The game of our life is often like a house that we need to continually take care of. Day in and day out, we clean, work, move, assimilate, digest, rest, and then start all over again.

Within each of us is a tiny microcosm, or reflection, of all that is around us. And we have the opportunity to build and care for our lives just as we would a house.

When you build a house, first you must have a solid foundation. The ground must be steady upon which to build. Then the physical manifestation of the house is created when the flooring is poured and the support beams installed. Before the roofing and walls are attached however, there needs to be a way to connect everything.

These may be small details, but they should not be overlooked. Without the connection points in the design, the house will crumble.

We can look at this as a metaphor for the role of the fifth limb of Ashtanga yoga: pratyahara.

Pratyahara is the gateway between the first four limbs of yoga known as bahiranga yoga: he physical pursuits. These are yama, niyama, asana, and pranayama.

The 8 limbs of yoga yama niyama asana pranayama pratyahara dharana dhyana samadhi

The last three limbs, dharana, dhyana, and samadhi, are classified under antaranga yoga: the internal pursuits.

Not only is pratyahara the gateway through which the external, manifested world flows into the internal, unmanifested world, but it is also a deep connection point that without it, all will be fruitless on the pathway toward samadhi.

“Sva vishaya asamprayoge chittasya svarupe anukarah iva indriyanam pratyaharah”

-Yoga Sutra 2.54

When the mind is disconnected from the five sense organs, pratyahara occurs.

The Sense Organs

The five sense organs, namely eyes, ears, tongue, skin, and nose, cannot be withdrawn themselves. The goal of pratyahara is to withdraw or disconnect the citta, or consciousness/mind, from the sense organs themselves.

The five sense organs act as a filter through which we experience the world on a daily basis.

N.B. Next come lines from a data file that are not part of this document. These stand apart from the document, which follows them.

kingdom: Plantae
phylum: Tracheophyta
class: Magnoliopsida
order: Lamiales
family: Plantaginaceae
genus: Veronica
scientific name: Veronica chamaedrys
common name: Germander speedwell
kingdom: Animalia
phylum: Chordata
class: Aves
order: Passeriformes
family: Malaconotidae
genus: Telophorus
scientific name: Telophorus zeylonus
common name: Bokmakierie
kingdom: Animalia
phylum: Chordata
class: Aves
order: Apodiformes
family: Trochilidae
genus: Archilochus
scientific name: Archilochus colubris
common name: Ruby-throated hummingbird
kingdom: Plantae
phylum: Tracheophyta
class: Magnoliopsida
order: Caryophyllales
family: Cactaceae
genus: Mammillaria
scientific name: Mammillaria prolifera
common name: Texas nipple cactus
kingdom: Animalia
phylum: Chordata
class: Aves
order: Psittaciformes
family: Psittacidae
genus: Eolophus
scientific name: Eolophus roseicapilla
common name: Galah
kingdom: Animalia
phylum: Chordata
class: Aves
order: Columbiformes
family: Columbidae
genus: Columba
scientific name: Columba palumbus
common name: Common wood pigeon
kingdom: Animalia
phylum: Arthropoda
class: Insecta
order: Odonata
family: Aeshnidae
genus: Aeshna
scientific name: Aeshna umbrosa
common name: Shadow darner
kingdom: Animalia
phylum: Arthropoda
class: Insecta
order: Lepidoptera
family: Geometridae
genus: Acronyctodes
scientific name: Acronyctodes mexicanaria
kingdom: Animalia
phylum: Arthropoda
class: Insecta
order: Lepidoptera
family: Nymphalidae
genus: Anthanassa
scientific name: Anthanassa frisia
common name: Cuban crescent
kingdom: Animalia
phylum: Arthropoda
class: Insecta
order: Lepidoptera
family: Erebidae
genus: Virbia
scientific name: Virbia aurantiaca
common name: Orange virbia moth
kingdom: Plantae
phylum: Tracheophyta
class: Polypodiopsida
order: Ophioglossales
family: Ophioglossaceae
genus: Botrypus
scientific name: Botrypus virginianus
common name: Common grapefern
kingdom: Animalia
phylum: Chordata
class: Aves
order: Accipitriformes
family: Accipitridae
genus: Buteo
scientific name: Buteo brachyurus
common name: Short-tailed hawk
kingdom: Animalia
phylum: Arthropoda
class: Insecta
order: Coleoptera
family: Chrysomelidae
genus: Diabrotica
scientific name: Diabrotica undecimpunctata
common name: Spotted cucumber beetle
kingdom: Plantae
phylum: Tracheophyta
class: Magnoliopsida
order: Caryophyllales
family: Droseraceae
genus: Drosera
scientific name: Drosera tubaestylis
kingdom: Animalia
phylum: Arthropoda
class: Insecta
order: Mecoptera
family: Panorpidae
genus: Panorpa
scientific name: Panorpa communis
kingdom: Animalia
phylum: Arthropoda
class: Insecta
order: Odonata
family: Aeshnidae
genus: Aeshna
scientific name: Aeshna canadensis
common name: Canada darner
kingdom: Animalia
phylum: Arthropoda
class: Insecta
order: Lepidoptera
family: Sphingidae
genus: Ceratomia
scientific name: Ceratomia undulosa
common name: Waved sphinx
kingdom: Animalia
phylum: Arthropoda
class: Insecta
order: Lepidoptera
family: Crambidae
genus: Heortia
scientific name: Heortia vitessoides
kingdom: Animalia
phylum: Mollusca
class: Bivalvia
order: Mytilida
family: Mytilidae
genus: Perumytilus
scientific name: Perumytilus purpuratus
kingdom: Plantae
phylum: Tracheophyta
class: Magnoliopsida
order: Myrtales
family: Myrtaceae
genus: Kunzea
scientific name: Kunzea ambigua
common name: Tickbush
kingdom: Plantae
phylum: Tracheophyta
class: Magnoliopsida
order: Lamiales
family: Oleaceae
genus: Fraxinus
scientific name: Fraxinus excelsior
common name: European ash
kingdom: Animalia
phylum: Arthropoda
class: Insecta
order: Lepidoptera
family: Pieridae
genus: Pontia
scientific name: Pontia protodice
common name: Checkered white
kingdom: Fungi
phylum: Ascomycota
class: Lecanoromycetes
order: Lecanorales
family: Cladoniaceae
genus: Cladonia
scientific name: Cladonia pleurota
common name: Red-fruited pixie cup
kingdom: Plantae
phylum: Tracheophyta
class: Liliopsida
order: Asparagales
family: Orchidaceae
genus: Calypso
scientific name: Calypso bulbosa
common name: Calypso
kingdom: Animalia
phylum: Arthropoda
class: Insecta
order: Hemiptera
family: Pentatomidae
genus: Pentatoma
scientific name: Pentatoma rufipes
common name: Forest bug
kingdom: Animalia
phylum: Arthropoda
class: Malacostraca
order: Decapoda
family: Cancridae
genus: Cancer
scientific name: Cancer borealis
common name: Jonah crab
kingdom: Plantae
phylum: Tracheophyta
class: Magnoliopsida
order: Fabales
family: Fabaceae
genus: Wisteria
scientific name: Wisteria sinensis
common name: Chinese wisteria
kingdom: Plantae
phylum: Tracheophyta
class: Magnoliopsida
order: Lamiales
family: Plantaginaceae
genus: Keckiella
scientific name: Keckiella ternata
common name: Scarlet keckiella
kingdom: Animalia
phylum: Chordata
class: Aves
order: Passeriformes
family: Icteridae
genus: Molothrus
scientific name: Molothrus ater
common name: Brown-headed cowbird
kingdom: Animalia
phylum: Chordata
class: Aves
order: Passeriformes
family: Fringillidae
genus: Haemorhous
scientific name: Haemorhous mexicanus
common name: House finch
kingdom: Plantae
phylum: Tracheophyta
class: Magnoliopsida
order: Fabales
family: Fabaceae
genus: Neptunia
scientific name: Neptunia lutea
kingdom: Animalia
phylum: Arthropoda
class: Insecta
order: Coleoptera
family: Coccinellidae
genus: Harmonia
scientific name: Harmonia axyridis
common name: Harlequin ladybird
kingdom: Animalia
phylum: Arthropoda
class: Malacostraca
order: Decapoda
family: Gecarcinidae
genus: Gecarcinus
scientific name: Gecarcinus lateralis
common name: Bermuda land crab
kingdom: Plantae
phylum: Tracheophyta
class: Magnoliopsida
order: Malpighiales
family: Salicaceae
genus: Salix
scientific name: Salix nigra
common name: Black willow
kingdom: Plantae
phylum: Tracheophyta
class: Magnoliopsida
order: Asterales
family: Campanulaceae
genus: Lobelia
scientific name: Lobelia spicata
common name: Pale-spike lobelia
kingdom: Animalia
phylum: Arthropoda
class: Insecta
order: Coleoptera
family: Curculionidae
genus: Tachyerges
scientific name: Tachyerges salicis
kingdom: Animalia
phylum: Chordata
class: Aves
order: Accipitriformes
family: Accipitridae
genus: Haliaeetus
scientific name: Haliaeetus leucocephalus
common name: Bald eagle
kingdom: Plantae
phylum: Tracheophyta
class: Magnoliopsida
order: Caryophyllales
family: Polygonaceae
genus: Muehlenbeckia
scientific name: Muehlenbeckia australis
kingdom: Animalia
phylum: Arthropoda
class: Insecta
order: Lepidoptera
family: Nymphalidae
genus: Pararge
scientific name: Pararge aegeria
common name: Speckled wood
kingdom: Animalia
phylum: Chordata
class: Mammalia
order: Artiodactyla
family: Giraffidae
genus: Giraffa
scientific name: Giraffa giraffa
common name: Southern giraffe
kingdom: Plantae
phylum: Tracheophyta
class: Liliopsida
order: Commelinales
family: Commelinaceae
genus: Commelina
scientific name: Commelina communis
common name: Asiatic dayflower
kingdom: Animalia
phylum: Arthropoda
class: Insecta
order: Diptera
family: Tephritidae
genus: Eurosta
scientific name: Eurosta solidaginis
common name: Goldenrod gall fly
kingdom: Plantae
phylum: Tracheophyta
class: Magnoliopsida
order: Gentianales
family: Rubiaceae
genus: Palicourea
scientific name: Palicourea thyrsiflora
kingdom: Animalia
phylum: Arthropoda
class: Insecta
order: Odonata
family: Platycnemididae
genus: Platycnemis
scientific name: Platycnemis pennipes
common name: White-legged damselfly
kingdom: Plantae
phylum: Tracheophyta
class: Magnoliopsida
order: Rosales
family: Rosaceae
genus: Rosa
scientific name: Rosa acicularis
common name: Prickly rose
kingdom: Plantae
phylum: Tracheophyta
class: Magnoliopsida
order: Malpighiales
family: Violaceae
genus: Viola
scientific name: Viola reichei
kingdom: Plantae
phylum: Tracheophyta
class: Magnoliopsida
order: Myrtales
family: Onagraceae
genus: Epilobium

This then determines our actions, likes, dislikes, habits, and so on.

When the five sense organs are disconnected from the citta, then consciousness remains undisturbed for the further limbs of yoga to unfold.

Focusing Inward

The external world is like a centrifuge, governed by the centrifugal force that is constantly moving dense objects away from the center in a sorting process. By following the outside current, one will remain distracted.

Thus, just like if you follow the lighter particles that moved inward during the centrifugal process rather than the ones outward, it will enable you to redirect your consciousness inward toward the path of samadhi.

It is only through this deep connection that you can then inhabit the house of your life. Once the house is built, you then have a safe space from which to withdraw from the external world and let consciousness rest without attachment.

For as long as there is attachment, there is ego, and this will cause suffering. The journey toward samadhi is to move beyond suffering.

The Ashtanga yoga system outlined by Patanjali is like a stepladder toward enlightenment. Without pratyahara, one cannot access the deep levels of concentration required by dharana or the depth of meditation during dhyana.

This further leads to the practice of samyama, where dharana and dhyana fuse with samadhi as they are practiced simultaneously.

How to Practice Pratyahara

So how do you begin to practice pratyahara? This practice is often overlooked and missed, to the point it is sometimes called “the least practiced yoga”. Pratyahara is such a powerful tool because it moves you into the witness zone.

You can simply observe the five sense organs without actually engaging with them. Thus, we regain greater control over our lives, thoughts, and actions.

The Sanskrit etymology of the word pratyahara translates to “take away from” (prati) and “food” (ahara). It may sound counterintuitive at first, but the goal is to find nourishment from internal sources rather than external ones.

The five sense organs act as gateways through which all sort of temptations can arise, so what happens when you stop paying attention to them?

Try This Exercise at Home to Practice Pratyahara

Find a quiet space in your house free of clutter where you can turn the lights out and close the curtains.

Sit comfortably on a cushion, lengthen your spine, and close your eyes. Take a few moments to settle in and relax your breath. Keep your body as still as possible.

Direct your focus toward only the eyes. The eyes + citta enables sight. Observe for a few moments.

Then move toward the ears. Ear + citta enables hearing. Observe.

Move to the tongue. The tongue + citta creates taste. Stay here for a few moments.

Focus on the skin. Skin + citta creates feeling. Observe here.

Finally, move onto the nose. The nose + citta creates the sense of smell. Observe here for a few moments.

As go one-by-one, take your time and really notice what it is like to only focus on the one sense organ at a time. When you withdraw from the other senses and only use one at a time, you may find the ability to move more inward after some time.

Pratyahara is a process that takes time and patience.

Think of this exercise and pratyahara like cleaning your house. Throw away the clutter of your mind, keep it neat and tidy and remember to dust weekly to avoid a buildup of cobwebs!

Step through the gateway of pratyahara to find your inner connection.